80+ words that Skittle could say by her 2nd birthday, compared to the 50 that Cupcake could say at the same age.

1 birthday party thrown, this one for Cupcake at the local Children’s Museum. (We will be taking turns with the birthday bashes in this household as who has the time, energy or money to do that more than once in a year? Next year, it will be Skittle’s turn. And Poppy’s! Since his big day is so close to his sister’s.)

11 hours spent shopping on Black Friday with my friend Leigh, 4 hours of which I had a sweet baby boy attached to me.

23 allergens I tested positive for during a recent allergy test…the worst of which are dust mites and grasses. Ugh. (In my doctor’s words, I’m “basically allergic to everything that’s green and grows.” Boohoo.)

12 hours that Poppy is now sleeping at night. Ahhh…do you hear that? That’s me breathing a sigh of relief. Now, if only I could get him to take some good naps during the day!

5 times my mom came to visit from Idaho, doing countless loads of laundry, dishes, and other household chores while she was here.

1 fight I had with my mom while she was here during those said five visits and 1 fight Honey had with her because she just doesn’t have it in her to talk about or accept the abuse I suffered as a child.

21 total common colds had between the five of us in this family, most of them in the first half of the year thankfully…plus one round of the stomach flu.

4 BIG, chunky salted caramel chocolate chip cookies eaten in one sitting, just yesterday…because that’s what I do when feeling sad, stressed, bored, or hormonal…and that’s especially what I do when feeling all four of those things!

31 new posts published on this blog this year, after I hit “Publish” for this one…even though, two years ago, I said I was done…but then Poppy came along and I needed the support…and you gave it…so thank you. Thank you thank you thank you.

And now 2015 is done. I always find it a little hard to bid farewell to a year when it has been so kind to me, so full of incredible blessings and gifts. Where is there to go from here, but down, you know? And we have no great plan for the year, no huge thing to look forward to. No trip of a lifetime. No new pregnancy or baby. No moment that we will surely remember forever. Well, except maybe buying a new house. I hope 2016 can be the Year of the New (Bigger, Better) House. That’s what I’m hanging my hat on. That’s my “something” for the new year. The thing I can look towards with excitement and hope and anticipation.

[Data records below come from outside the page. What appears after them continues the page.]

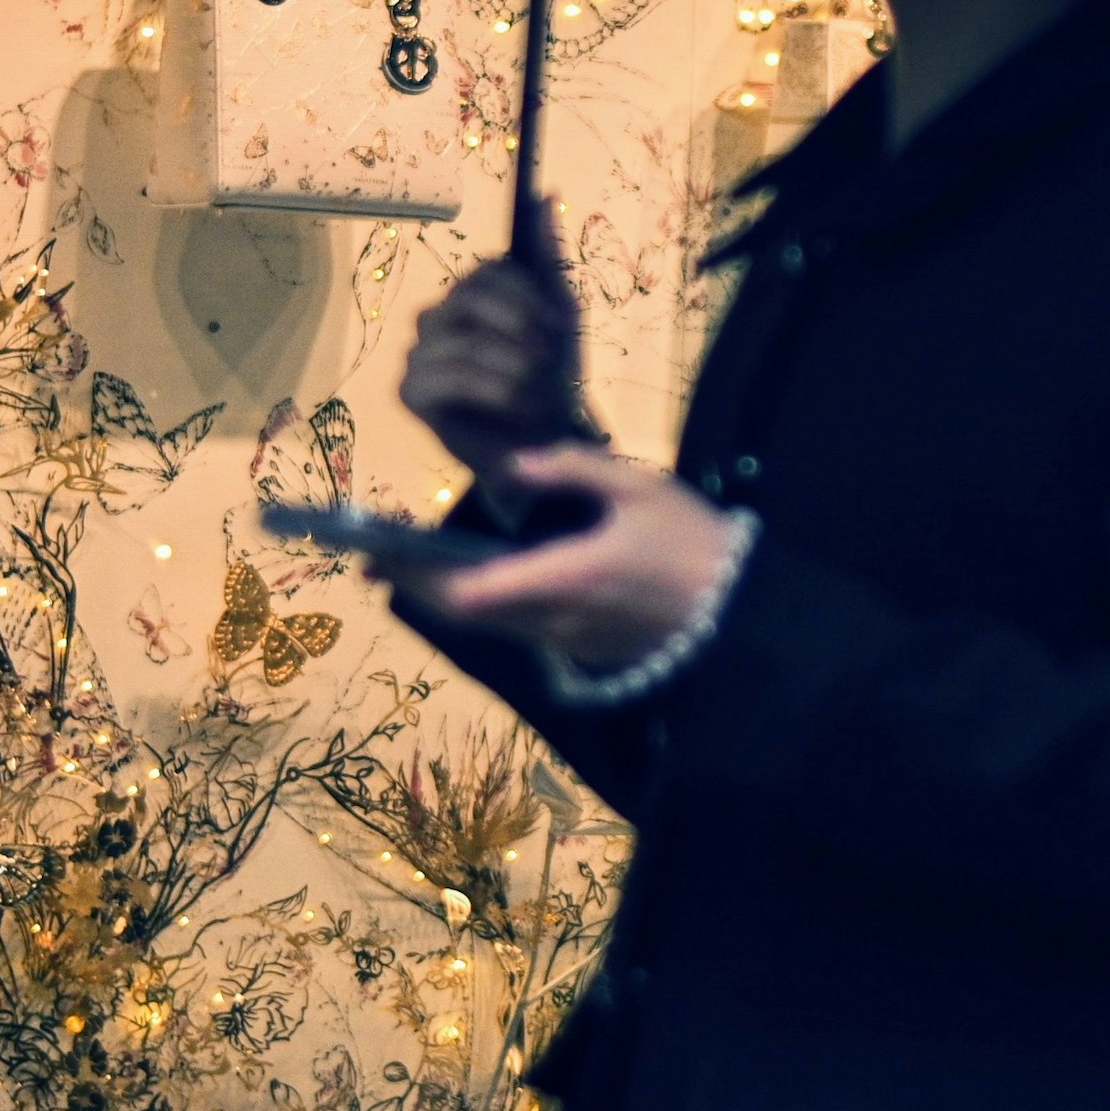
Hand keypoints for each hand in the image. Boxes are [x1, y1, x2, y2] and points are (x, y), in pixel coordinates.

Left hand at [388, 447, 742, 668]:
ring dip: (445, 597)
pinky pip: (517, 630)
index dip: (419, 576)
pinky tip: (469, 581)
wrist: (738, 612)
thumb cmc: (692, 541)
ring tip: (406, 568)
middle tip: (372, 561)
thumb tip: (513, 461)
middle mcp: (556, 619)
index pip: (472, 589)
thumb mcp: (640, 487)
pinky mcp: (581, 649)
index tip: (378, 554)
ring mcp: (567, 640)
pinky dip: (482, 605)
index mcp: (567, 576)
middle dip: (416, 586)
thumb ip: (574, 468)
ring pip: (489, 625)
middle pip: (466, 613)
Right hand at [399, 242, 582, 491]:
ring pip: (458, 337)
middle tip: (545, 358)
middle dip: (517, 325)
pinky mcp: (409, 392)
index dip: (526, 295)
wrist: (548, 442)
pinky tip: (514, 403)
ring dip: (510, 363)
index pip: (486, 270)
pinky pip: (441, 375)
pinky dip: (489, 388)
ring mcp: (419, 353)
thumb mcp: (561, 314)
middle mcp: (438, 317)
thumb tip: (549, 193)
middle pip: (467, 294)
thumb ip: (550, 256)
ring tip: (534, 388)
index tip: (556, 326)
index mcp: (471, 295)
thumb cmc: (553, 377)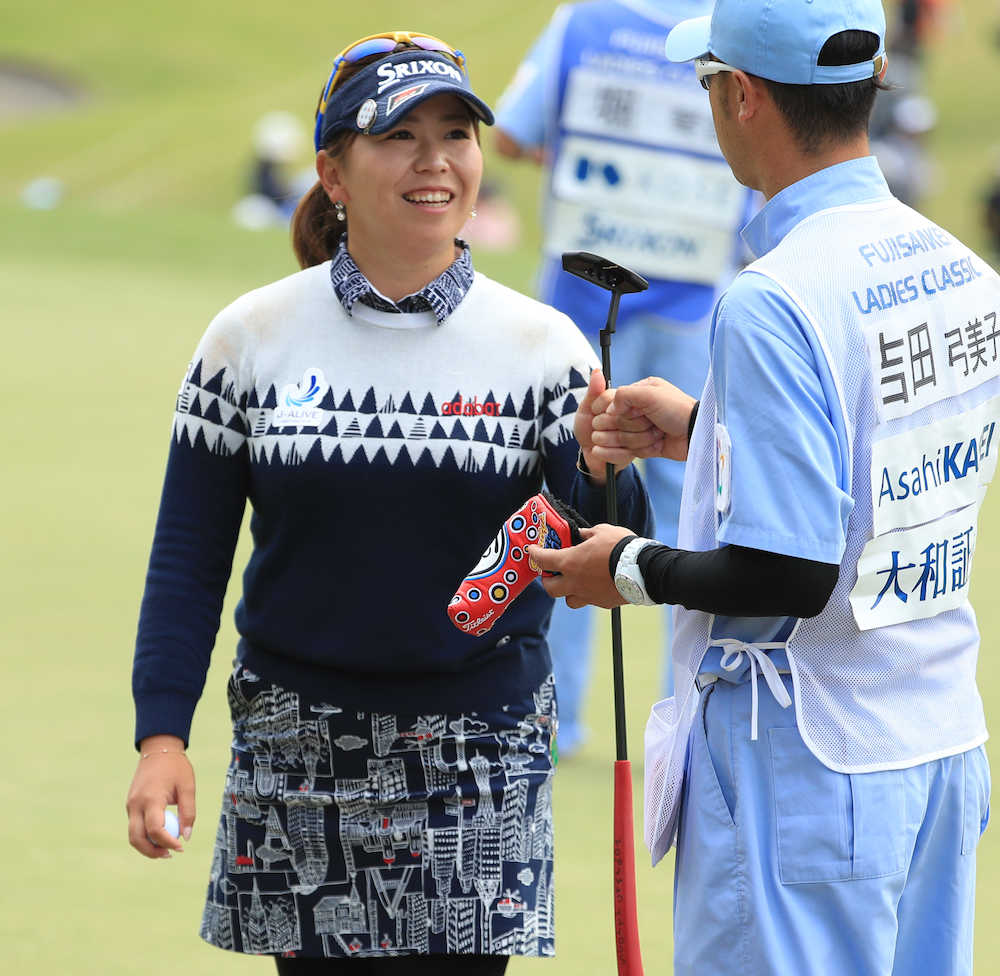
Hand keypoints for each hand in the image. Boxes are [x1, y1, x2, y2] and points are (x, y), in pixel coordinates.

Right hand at [126, 735, 195, 858]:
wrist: (158, 749)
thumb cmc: (176, 767)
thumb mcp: (188, 786)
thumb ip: (188, 812)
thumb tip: (186, 837)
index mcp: (151, 798)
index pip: (156, 829)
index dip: (167, 842)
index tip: (181, 848)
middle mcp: (136, 804)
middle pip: (137, 838)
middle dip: (152, 851)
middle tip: (169, 855)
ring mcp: (130, 805)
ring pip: (133, 835)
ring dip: (147, 846)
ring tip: (165, 849)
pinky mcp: (130, 804)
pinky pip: (134, 826)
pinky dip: (145, 834)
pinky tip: (160, 835)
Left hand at [527, 523, 634, 608]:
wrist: (643, 570)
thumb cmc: (621, 547)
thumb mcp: (602, 531)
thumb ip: (587, 534)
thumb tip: (580, 535)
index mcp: (570, 562)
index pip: (543, 560)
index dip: (535, 554)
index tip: (532, 550)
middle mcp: (575, 582)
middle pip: (550, 589)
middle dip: (548, 580)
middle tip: (553, 571)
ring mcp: (588, 595)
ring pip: (569, 600)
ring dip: (568, 591)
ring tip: (576, 581)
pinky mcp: (602, 603)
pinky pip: (590, 600)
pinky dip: (589, 593)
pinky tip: (598, 584)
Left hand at [575, 369, 631, 483]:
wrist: (589, 454)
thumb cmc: (588, 429)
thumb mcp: (586, 410)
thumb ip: (593, 392)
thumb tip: (597, 371)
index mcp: (625, 403)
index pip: (618, 397)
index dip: (603, 405)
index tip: (593, 412)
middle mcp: (637, 416)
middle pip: (625, 416)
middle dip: (603, 423)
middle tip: (594, 427)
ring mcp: (641, 435)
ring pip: (627, 436)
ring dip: (604, 438)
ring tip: (595, 439)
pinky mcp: (638, 453)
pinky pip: (625, 453)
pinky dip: (606, 452)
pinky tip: (597, 450)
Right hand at [590, 376, 696, 464]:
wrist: (696, 434)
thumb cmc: (678, 410)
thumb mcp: (650, 394)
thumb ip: (624, 395)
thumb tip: (609, 409)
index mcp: (639, 393)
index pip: (611, 405)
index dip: (616, 413)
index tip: (629, 414)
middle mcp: (638, 410)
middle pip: (614, 424)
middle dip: (631, 427)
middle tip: (650, 422)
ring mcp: (641, 429)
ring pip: (622, 439)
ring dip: (640, 438)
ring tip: (658, 433)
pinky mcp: (645, 445)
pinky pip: (631, 451)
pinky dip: (644, 449)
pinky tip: (657, 444)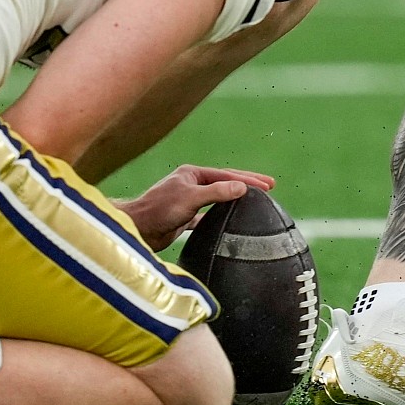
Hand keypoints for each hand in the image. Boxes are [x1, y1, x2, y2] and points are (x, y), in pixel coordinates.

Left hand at [120, 164, 277, 251]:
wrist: (135, 230)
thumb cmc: (158, 210)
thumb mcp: (191, 198)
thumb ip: (216, 193)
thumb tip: (242, 188)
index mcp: (192, 174)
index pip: (227, 175)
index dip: (248, 179)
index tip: (268, 184)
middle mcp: (190, 185)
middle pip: (224, 183)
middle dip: (246, 185)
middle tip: (270, 187)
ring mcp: (187, 201)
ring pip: (217, 199)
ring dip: (235, 200)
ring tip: (254, 202)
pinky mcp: (182, 218)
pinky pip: (207, 216)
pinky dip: (219, 218)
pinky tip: (229, 223)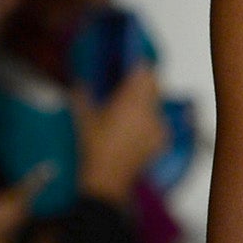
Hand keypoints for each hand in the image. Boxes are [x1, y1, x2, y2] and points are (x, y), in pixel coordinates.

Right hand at [77, 65, 168, 203]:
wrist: (107, 179)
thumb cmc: (94, 146)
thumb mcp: (83, 117)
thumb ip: (82, 95)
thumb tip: (80, 83)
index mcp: (132, 100)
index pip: (143, 72)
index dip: (137, 65)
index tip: (128, 62)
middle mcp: (150, 111)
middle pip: (153, 86)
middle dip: (142, 82)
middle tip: (127, 83)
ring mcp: (158, 127)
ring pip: (157, 104)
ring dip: (146, 101)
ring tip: (129, 107)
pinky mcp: (161, 142)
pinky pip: (159, 122)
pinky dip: (150, 120)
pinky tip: (136, 127)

That and some more of those chunky chocolate chip cookies. I think I’ll have to make another batch tomorrow.

Happy New Year, friends! Be safe. Be well. xoxo

 

Merry Christmas to All

This Christmas, I wish you all a happy, blessed holiday. A kitchen overflowing with too many cookies. Laughter that makes your belly hurt. A shoulder to rest your weary head upon and a hand to hold. Two soft lips to kiss beneath the mistletoe.  The freedom to cry any tears that beg to be cried. A quiet peace. A calm heart. The warmth of a room heated by a blazing fireplace and love. And a new year that sees happy tears flow and dreams come true. xoxo

(My apologies for all the cute Christmas baby pics…we’ve been having fun with a fancy camera and playing dress-up around here!)